How to Calculate Your Business’s Days Sales in Inventory (DSI)
Operations, Sales

How to Calculate Your Business’s Days Sales in Inventory (DSI)

May 13, 2024
As your business grows, you will notice it becoming increasingly important to carefully plan and manage your inventory to help streamline your operations, save resources, and maximise your profits. Sometimes, it may seem like your products are selling like hot cakes, while other times it might take weeks for the last item to be sold. The best way to get an accurate sense of how fast your inventory moves is to use data to track it. This is where your Days of Sales Inventory, or DSI, comes in.

What is Days Sales of Inventory (DSI)?

Days Sales of Inventory (DSI) is a measure used to determine the average number of days it takes for your business to sell its products or inventory.

Generally, a lower average number of days is better for your business. This means you have less inventory on hand, resulting in lower overhead costs, and indicates that your sales are strong.


How do you calculate it?

There are two ways to calculate DSI, and the one you choose will depend on your company’s accounting practices.

In the first version, you calculate the average inventory based on the inventory at the end of the accounting period, such as the end of the fiscal year.

In the second version, you consider both the end-date and start-date inventory values to find the average. This gives you the DSI value for that specific time period.

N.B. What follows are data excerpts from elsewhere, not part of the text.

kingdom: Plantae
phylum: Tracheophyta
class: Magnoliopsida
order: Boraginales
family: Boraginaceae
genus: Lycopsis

You can use the following formula:

DSI = (Average Inventory/Cost of Goods Sold) x 365

Note that Cost of Goods Sold (COGS) includes labour, materials, and other expenses directly related to manufacturing your products.

Here’s an example:

Let’s say that you have a total inventory value of R100,000 and your COGS for a fiscal year was R800,000. To calculate the DSI, simply plug in these numbers into the formula provided:

DSI = (100,000/800,000) x 365 = 45.6 days


Why is the DSI ratio so important?

You need to calculate your DSI because it gives you valuable insight into your inventory management efficiency and your business’s overall performance. Since the DSI value discloses how quickly you sell your inventory, it will help you understand the average time it takes to clear your inventory through sales.


What do low and high DSI levels indicate?

A low DSI number would suggest that you are selling your inventory quickly, which, as mentioned, is generally a good sign for revenue generation.

Alternatively, a high DSI number indicates that your inventory turnover is slower. This could be because you are selling products with a long shelf life, or you are facing some difficulties in moving your inventory.

How often should I calculate my business’s DSI?

It’s best to calculate your DSI regularly – preferably at the end of each accounting period, whether monthly, quarterly, or annually. This will help you consistently track inventory efficiency and make timely adjustments as needed.

When you regularly monitor your DSI, you will be in a great position to spot trends, address issues as they come up, and adapt your inventory management to meet changing market demands.


The best tools to help you calculate your DSI

Here are some software programmes that include features for tracking inventory levels, which can help you calculate your DSI:

  • QuickBooks
  • SAP Business One
  • Microsoft Dynamics GP
  • Oracle
  • Sage 50
  • NetSuite

A final word

The point we want to drive home is that DSI is a valuable tool for measuring how quickly your inventory sells and regularly monitoring it will give you important insights into your business’s operational efficiency and flexibility.